Should a DBA record passwords for application logins, or should this be a responsibility of developers/analysts? By application login, I mean the login which an application uses for access to the database. There will typically be one per application.
I am not referring to user account passwords that are created for users of a system.
It is the responsibility of the application developers to keep track of the credentials they need to access the database. Reason being that the application NEEDS that password in order to do it's job, but the database will keep on ticking regardless.
If the developers lose their password, it's the job of the DBA to reset it and provide a new one, but they should definitely not be keeping plaintext versions lying around. Think about a sysadmin and users. The sysadmin doesn't know the users' passwords, and is only responsible for resetting and providing them.
My $.02 here.
The DBA should track the application passwords. The developers shouldn't ever have the production passwords, or the QA passwords for that matter. The DBA should hold all these keys, and give them to the sysadmin who does the deployments as needed.
Personally I've got a little web app that I built a few companies ago which I've found handy. It allows you to put the usernames and passwords into the database, which stores the passwords in a secure encrypted form. All access to the app is logged for SOX auditing.
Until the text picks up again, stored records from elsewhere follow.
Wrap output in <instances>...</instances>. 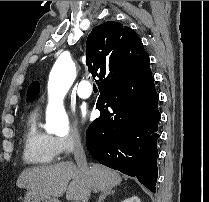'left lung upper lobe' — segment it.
<instances>
[{
    "label": "left lung upper lobe",
    "instance_id": "obj_1",
    "mask_svg": "<svg viewBox=\"0 0 209 202\" xmlns=\"http://www.w3.org/2000/svg\"><path fill=\"white\" fill-rule=\"evenodd\" d=\"M39 91H40L39 83L37 81L31 83L30 86L28 87L27 100L30 102L33 101L38 95Z\"/></svg>",
    "mask_w": 209,
    "mask_h": 202
}]
</instances>
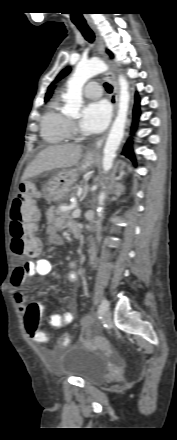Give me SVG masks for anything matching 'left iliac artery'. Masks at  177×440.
Instances as JSON below:
<instances>
[{
    "mask_svg": "<svg viewBox=\"0 0 177 440\" xmlns=\"http://www.w3.org/2000/svg\"><path fill=\"white\" fill-rule=\"evenodd\" d=\"M108 306H109L108 301L105 299L102 300L101 305L98 309V314H102L107 309Z\"/></svg>",
    "mask_w": 177,
    "mask_h": 440,
    "instance_id": "1",
    "label": "left iliac artery"
}]
</instances>
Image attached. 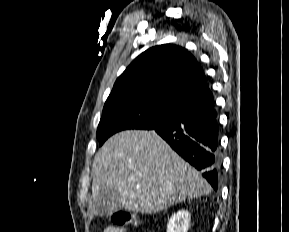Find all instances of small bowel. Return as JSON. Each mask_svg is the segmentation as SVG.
<instances>
[{
    "mask_svg": "<svg viewBox=\"0 0 289 232\" xmlns=\"http://www.w3.org/2000/svg\"><path fill=\"white\" fill-rule=\"evenodd\" d=\"M128 230L126 228H120L115 226H109L107 227L103 232H127Z\"/></svg>",
    "mask_w": 289,
    "mask_h": 232,
    "instance_id": "obj_1",
    "label": "small bowel"
}]
</instances>
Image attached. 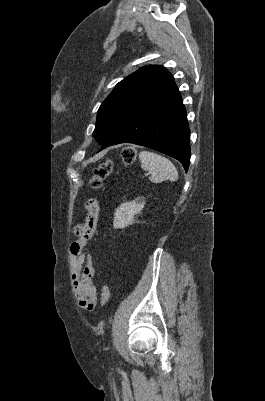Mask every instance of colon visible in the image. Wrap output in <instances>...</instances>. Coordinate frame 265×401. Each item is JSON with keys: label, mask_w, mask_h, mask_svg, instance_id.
Masks as SVG:
<instances>
[{"label": "colon", "mask_w": 265, "mask_h": 401, "mask_svg": "<svg viewBox=\"0 0 265 401\" xmlns=\"http://www.w3.org/2000/svg\"><path fill=\"white\" fill-rule=\"evenodd\" d=\"M137 151L133 147H127L122 151V161L125 165H130L136 158ZM113 169L112 160H106L100 163L93 171L89 185L92 189H98L102 186L104 180L111 174ZM102 305L106 306L109 301L110 290L106 283L101 287Z\"/></svg>", "instance_id": "1"}]
</instances>
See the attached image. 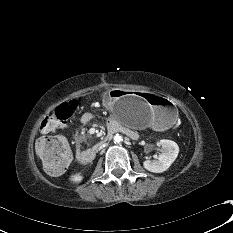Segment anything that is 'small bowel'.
Segmentation results:
<instances>
[{
  "label": "small bowel",
  "instance_id": "small-bowel-1",
  "mask_svg": "<svg viewBox=\"0 0 233 233\" xmlns=\"http://www.w3.org/2000/svg\"><path fill=\"white\" fill-rule=\"evenodd\" d=\"M93 117H94V116H93V113L87 111V112H84V113L81 115L80 120H81V122H82L83 124H87V123H89V122L93 119ZM112 123H115V122H114V121H111L110 124H112Z\"/></svg>",
  "mask_w": 233,
  "mask_h": 233
}]
</instances>
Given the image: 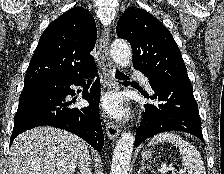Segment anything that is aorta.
I'll return each instance as SVG.
<instances>
[{
    "mask_svg": "<svg viewBox=\"0 0 224 174\" xmlns=\"http://www.w3.org/2000/svg\"><path fill=\"white\" fill-rule=\"evenodd\" d=\"M110 54L114 62L121 67H126L132 59L131 48L122 39L111 44ZM134 141L135 138L130 132L121 135L113 153L110 174H128Z\"/></svg>",
    "mask_w": 224,
    "mask_h": 174,
    "instance_id": "762f6f07",
    "label": "aorta"
}]
</instances>
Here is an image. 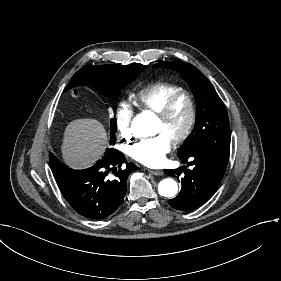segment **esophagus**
<instances>
[{
	"mask_svg": "<svg viewBox=\"0 0 281 281\" xmlns=\"http://www.w3.org/2000/svg\"><path fill=\"white\" fill-rule=\"evenodd\" d=\"M148 171L153 174V175H156V176H162L164 173L162 170H152V169H148Z\"/></svg>",
	"mask_w": 281,
	"mask_h": 281,
	"instance_id": "obj_1",
	"label": "esophagus"
}]
</instances>
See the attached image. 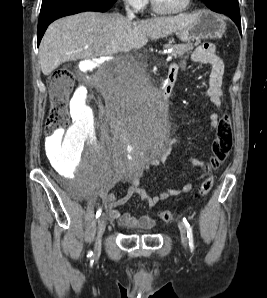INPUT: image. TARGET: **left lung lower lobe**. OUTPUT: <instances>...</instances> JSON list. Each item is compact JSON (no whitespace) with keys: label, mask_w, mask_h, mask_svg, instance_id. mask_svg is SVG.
<instances>
[{"label":"left lung lower lobe","mask_w":267,"mask_h":298,"mask_svg":"<svg viewBox=\"0 0 267 298\" xmlns=\"http://www.w3.org/2000/svg\"><path fill=\"white\" fill-rule=\"evenodd\" d=\"M218 13H223L225 15H228L238 26L239 30L241 31V20H240V11H239V5H231L227 8H218L217 11Z\"/></svg>","instance_id":"0a47b994"}]
</instances>
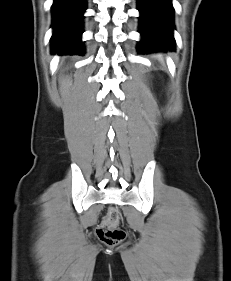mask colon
Masks as SVG:
<instances>
[{"instance_id": "colon-1", "label": "colon", "mask_w": 231, "mask_h": 281, "mask_svg": "<svg viewBox=\"0 0 231 281\" xmlns=\"http://www.w3.org/2000/svg\"><path fill=\"white\" fill-rule=\"evenodd\" d=\"M120 215L116 208H110L97 228V235L107 245H116L125 238L119 228Z\"/></svg>"}]
</instances>
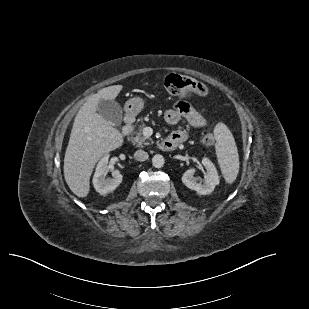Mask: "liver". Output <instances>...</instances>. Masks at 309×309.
I'll list each match as a JSON object with an SVG mask.
<instances>
[{
	"instance_id": "6515ba94",
	"label": "liver",
	"mask_w": 309,
	"mask_h": 309,
	"mask_svg": "<svg viewBox=\"0 0 309 309\" xmlns=\"http://www.w3.org/2000/svg\"><path fill=\"white\" fill-rule=\"evenodd\" d=\"M122 85L103 88L91 95L78 111L64 157V177L78 197L90 191V176L97 161L123 144V136L97 113L101 99L114 100Z\"/></svg>"
}]
</instances>
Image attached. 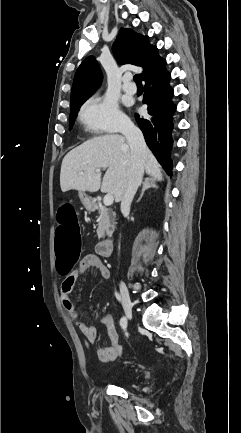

Access to the accounts is granted via the app so that as the DBA I can create an account and give the developers read access to the account within the app so that they can see the dev password. Same goes for the sysadmin for the QA and Production passwords.
In my opinion there should be no need for a DBA to know or get involved with any password that they dont need to know in order to carry out their job. you can help them reset the password when it is forgotten, remind them it hasnt changed/enforce the change cycle and other periferal functions like that but its not your responsibility to be password monitor. It also opens you up to knowing/having access to the password if you are monitoring it.
I would suggest that each application has an application administrator that does this work for their team that way its all managed 'locally'. So long as the account/password combination are monitored for usage so that noone gets anonymous access to the data then it should work out ok.
As with some of the above posts the DBA really shouldn't care or worry about the user/passwords. Unfortunately, someone will need to retrieve this information at some point down the road. We developed a small application that will create the password based on the username using our own algorithm. Us DBA's own the client tool and if someone calls for a password we can retrieve it for them. If in the future the application is compromised we can always change the algorithm and/or reset passwords. We only use this for application accounts.
We cannot give you a definitive answer because different answers will be appropriate for different organisations. You should really be having this discussion internally to sort out who should be responsible for the information within your organisation. If you can't come to an agreement on something as trivial as this you probably have other issues to resolve. In a case such as this, what we think should make absolutely no difference.
It's a good question, and probably has as many answers as there are Oracle DBAs. Personally I prefer not to maintain such a list, and will simply set a new password as needed - and possibly set back the original password in it's encrypted form when I'm done.
I think they can. I worked with a company for about 5 years where we had clearly defined roles - the app developers created the apps and designed the database, and the DBAs tested the databases using those logins that the apps used to gain access to the database. They made sure that everything that that user account did functioned as it should, and checked the performance of the database. They did more testing than we ever could. They also made sure all other users were locked out of the database, so anything that happened under that user was restricted to a select few people.
So i actually think it's important to allow DBAs to have those username/passwords. It's just like sysadmins having access to "test" accounts to check certain functions on the network.
It shouldn't be be possible for the DBA or anyone else to retrieve passwords. Reset maybe, retrieve no.
Passwords should be hashed or encrypted in the database and during transmission.